The firm has gained notoriety for being aggressive in cutting ties with customers over reputational concerns to avoid any compliance headaches, and not just those found to be engaged in potentially criminal activity. The bank faced backlash in 2014 for canceling accounts held by porn stars— Stephanie Clifford, the adult-film actress best known as Stormy Daniels, was among them— and companies involved in the sex industry.
It also severed its payments relationship with the condom maker Lovability that same year, said to have cited “reputational risk,” before reversing course.
The company’s aggressive, conservative approach to compliance with regulators and its breadth of resources — JPMorgan has a $10.8 billion budget just for technology — might explain why Sequeira had his accounts flagged and terminated at JPMorgan but not other financial institutions he’s connected to, including two other large credit-card issuers he has open accounts with.
“Different banks have different risk tolerances for this type of thing,” the credit-card executive said.
‘Our goal is never to bank with Chase again’
Still, some aspects of Sequeira’s situation remain murky.
Why was he approved for the card earlier this year and then flagged for termination six months later if that was based on information available since mid-2017?
Additionally, Sequeira wasn’t the only person named in the eClinicalWorks settlement who has Chase credit cards, yet he says colleagues told him they haven’t had the same experiences with Chase.
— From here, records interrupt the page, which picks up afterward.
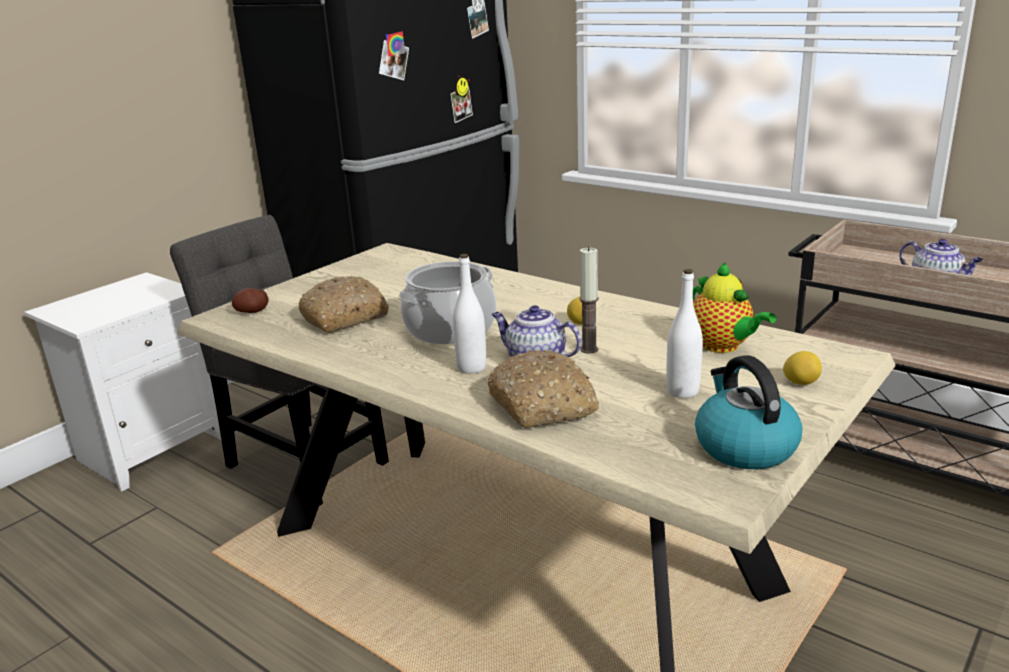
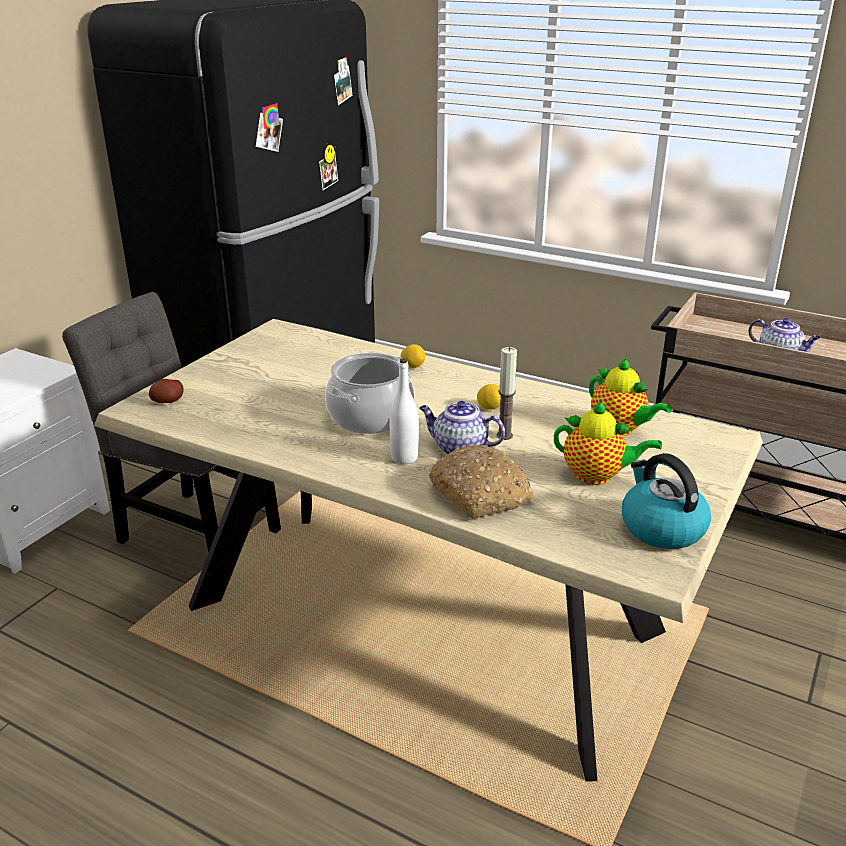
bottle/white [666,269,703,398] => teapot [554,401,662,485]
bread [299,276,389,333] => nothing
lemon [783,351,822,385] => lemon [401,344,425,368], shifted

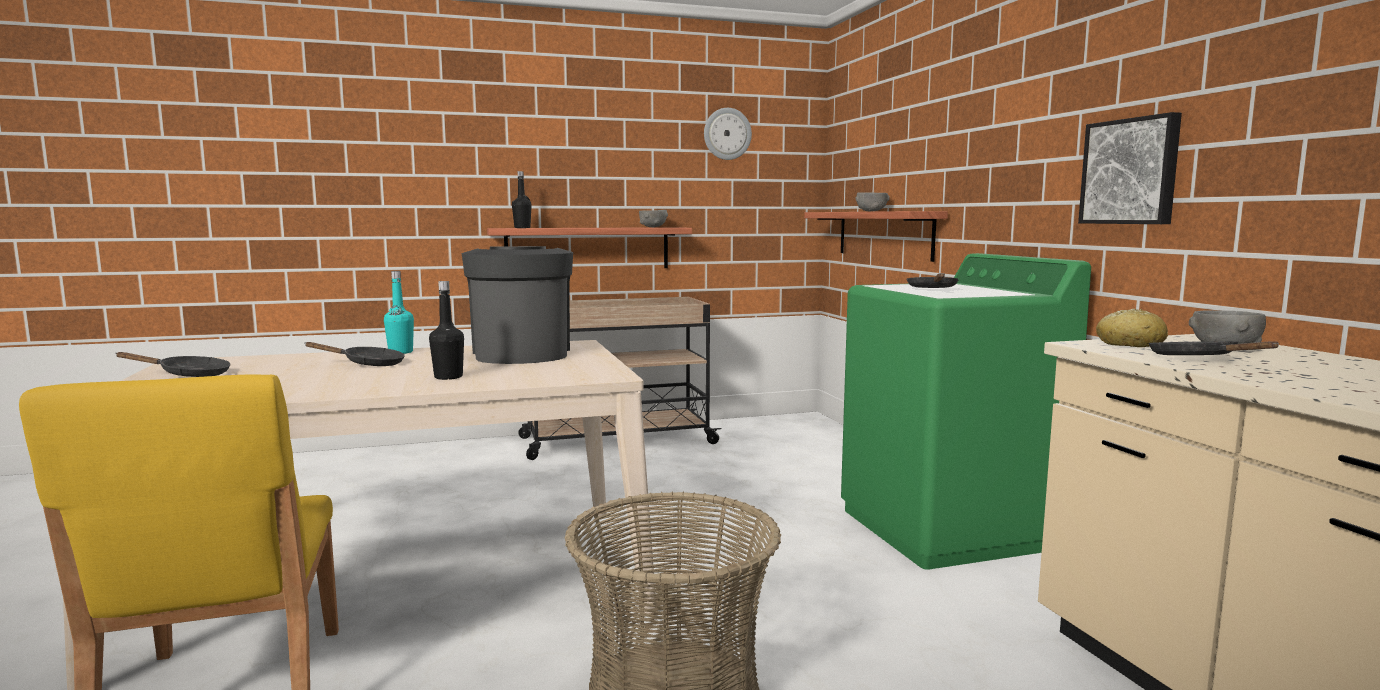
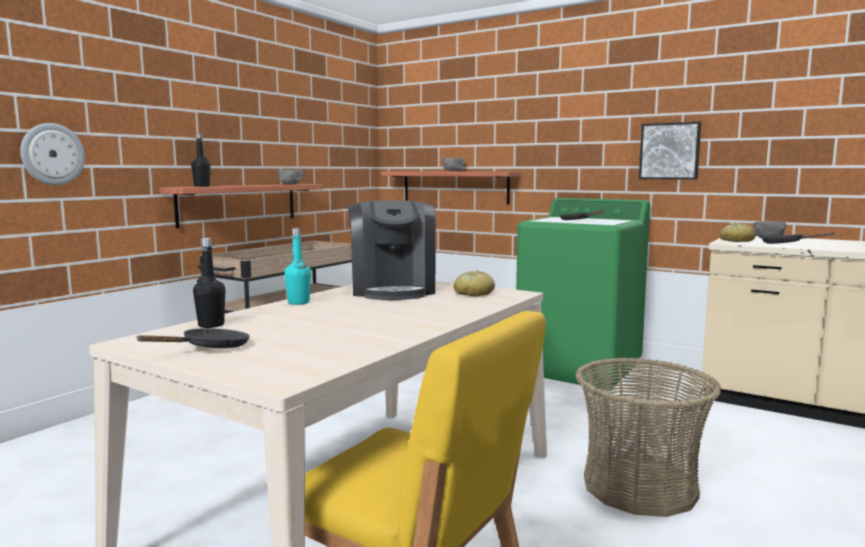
wall clock [704,108,752,160] => wall clock [20,123,85,185], shifted
coffee machine [462,246,573,364] => coffee machine [348,200,436,300], 135 degrees counterclockwise
bottle/black [429,281,464,380] => bottle/black [193,238,225,328], shifted
frying pan/black [305,342,405,366] => nothing
nothing => bread [453,270,495,296]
Was there some additional factor that came into play in his case?
It’s also difficult to explain why Chase notified him his accounts would be shut down months before they actually were. Typically, banks shut off credit to risky borrowers and then subsequently notify them, rather than give them a window to rack up more charges, according to Brauneis.
Chase declined to comment.
Though some mystery remains, Sequeira’s relationship with the bank has concluded. His accounts were officially shut down on August 16. Chase ultimately agreed to prorate the annual fees he’d paid on the cards and issued him a refund.
For Sequeira, life goes on without Chase. He got married on August 16, and despite the potential credit scare, he’s in the final stages of closing on the mortgage.
He said he’d moved on but wouldn’t forget the episode.
“I would’ve preferred not to get approved at all than go through all of this,” Sequeira said. “Our goal is never to bank with Chase again.”